Torre Eiffel reabre após greve contra exclusão de funcionárias

A Torre Eiffel foi reaberta nesta terça-feira (8), após uma paralisação de funcionários que levou ao fechamento do ponto turístico no dia anterior.

Os trabalhadores se recusaram a trabalhar em protesto contra um pedido para que mulheres da equipe permanecessem fora da vista de uma delegação religiosa hindu, segundo representantes sindicais.

O episódio ocorreu no fim de semana e levou ao fechamento do monumento na noite de segunda-feira (7), enquanto os funcionários realizavam uma reunião sobre o caso.

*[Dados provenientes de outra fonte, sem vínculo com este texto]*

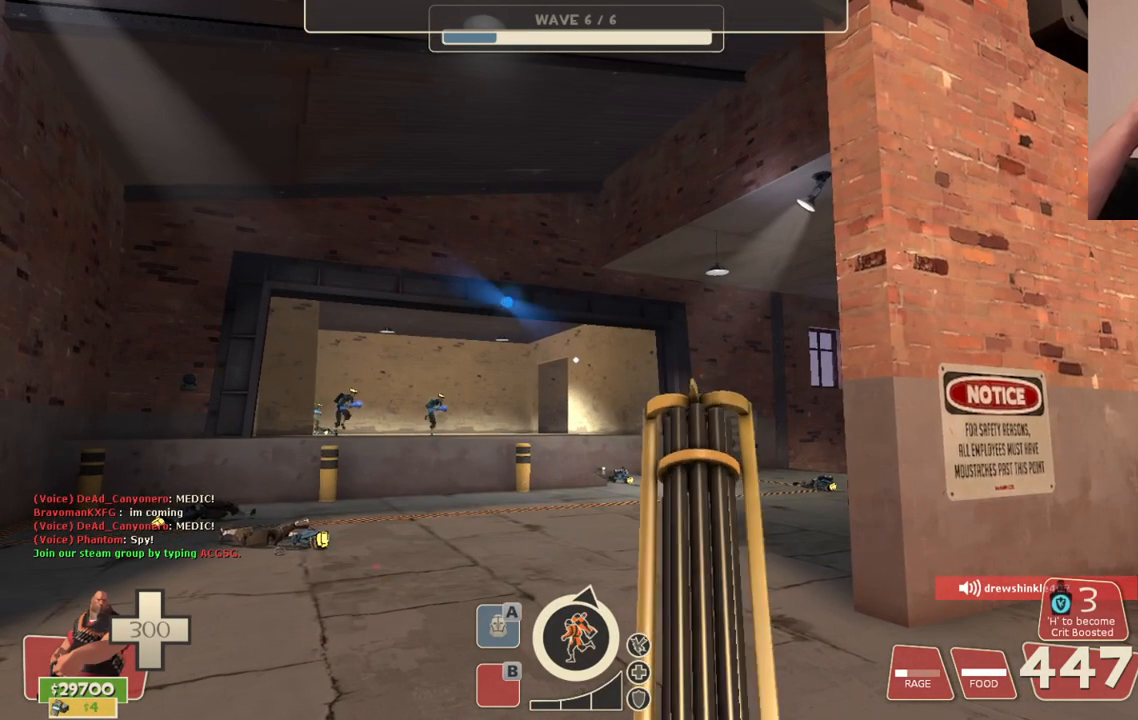
{"buttons": ["L2"], "left_stick": "down", "right_stick": "center", "events": [[167, "left_stick", "center"], [467, "left_stick", "down"]]}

A situação provocou indignação entre a equipe e críticas de políticos franceses.

No sábado (5), uma delegação de cerca de 100 pessoas ligadas ao grupo hindu BAPS (Bochasanwasi Akshar Purushottam Swaminarayan Sanstha) fez uma visita privada à Torre Eiffel.

“Enquanto a delegação passava, as mulheres foram solicitadas a deixar seus postos de trabalho para que os homens pudessem ocupar seus lugares”, disse Diane Davoine, representante sindical, à Reuters. “As tensões aumentaram no fim de semana, então, nesta manhã, os funcionários decidiram se reunir: primeiro, para iniciar um diálogo com a administração e, segundo, para garantir que as mulheres nunca mais sejam tratadas dessa forma na empresa”, afirmou.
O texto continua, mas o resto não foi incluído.